• Work item
In your copy, set down the entries exactly and exclude the pictures.

Data for the task START

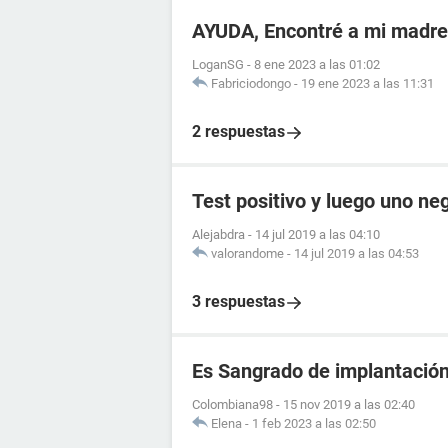
AYUDA, Encontré a mi madr
LoganSG
-
8 ene 2023 a las 01:02
Fabriciodongo
-
19 ene 2023 a las 11:31
2 respuestas
Test positivo y luego uno ne
Alejabdra
-
14 jul 2019 a las 04:10
valorandome
-
14 jul 2019 a las 04:53
3 respuestas
Es Sangrado de implantació
Colombiana98
-
15 nov 2019 a las 02:40
Elena
-
1 feb 2023 a las 02:50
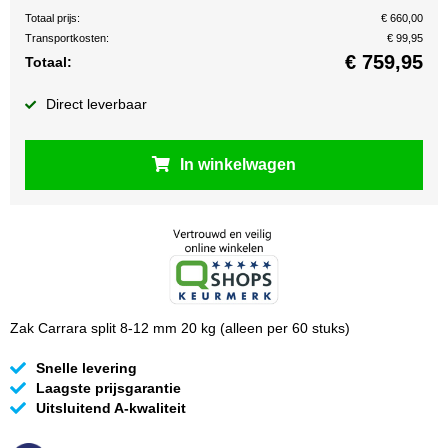
Totaal prijs:
€ 660,00
Transportkosten:
€ 99,95
€
759,95
Totaal:
Direct leverbaar
In winkelwagen
Zak Carrara split 8-12 mm 20 kg (alleen per 60 stuks)
Snelle levering
Laagste prijsgarantie
Uitsluitend A-kwaliteit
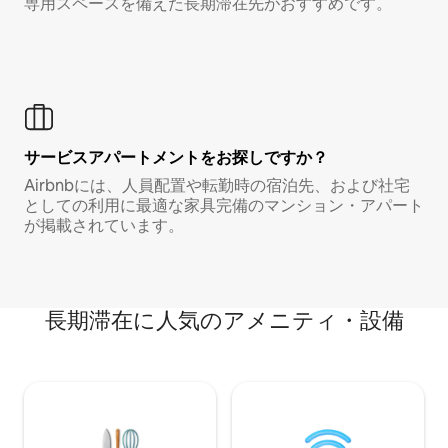
専用スペースを備えた長期滞在先がおすすめです。
サービスアパートメントをお探しですか？
Airbnbには、人員配置や転勤時の宿泊先、および社宅
としての利用に最適な家具完備のマンション・アパート
が掲載されています。
長期滞在に人気のアメニティ・設備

Data for the task END

• Written solution
AYUDA, Encontré a mi madr
LoganSG
-
8 ene 2023 a las 01:02
Fabriciodongo
-
19 ene 2023 a las 11:31
2 respuestas
Test positivo y luego uno ne
Alejabdra
-
14 jul 2019 a las 04:10
valorandome
-
14 jul 2019 a las 04:53
3 respuestas
Es Sangrado de implantació
Colombiana98
-
15 nov 2019 a las 02:40
Elena
-
1 feb 2023 a las 02:50
Totaal prijs:
€ 660,00
Transportkosten:
€ 99,95
€
759,95
Totaal:
Direct leverbaar
In winkelwagen
Zak Carrara split 8-12 mm 20 kg (alleen per 60 stuks)
Snelle levering
Laagste prijsgarantie
Uitsluitend A-kwaliteit
専用スペースを備えた長期滞在先がおすすめです。
サービスアパートメントをお探しですか？
Airbnbには、人員配置や転勤時の宿泊先、および社宅
としての利用に最適な家具完備のマンション・アパート
が掲載されています。
長期滞在に人気のアメニティ・設備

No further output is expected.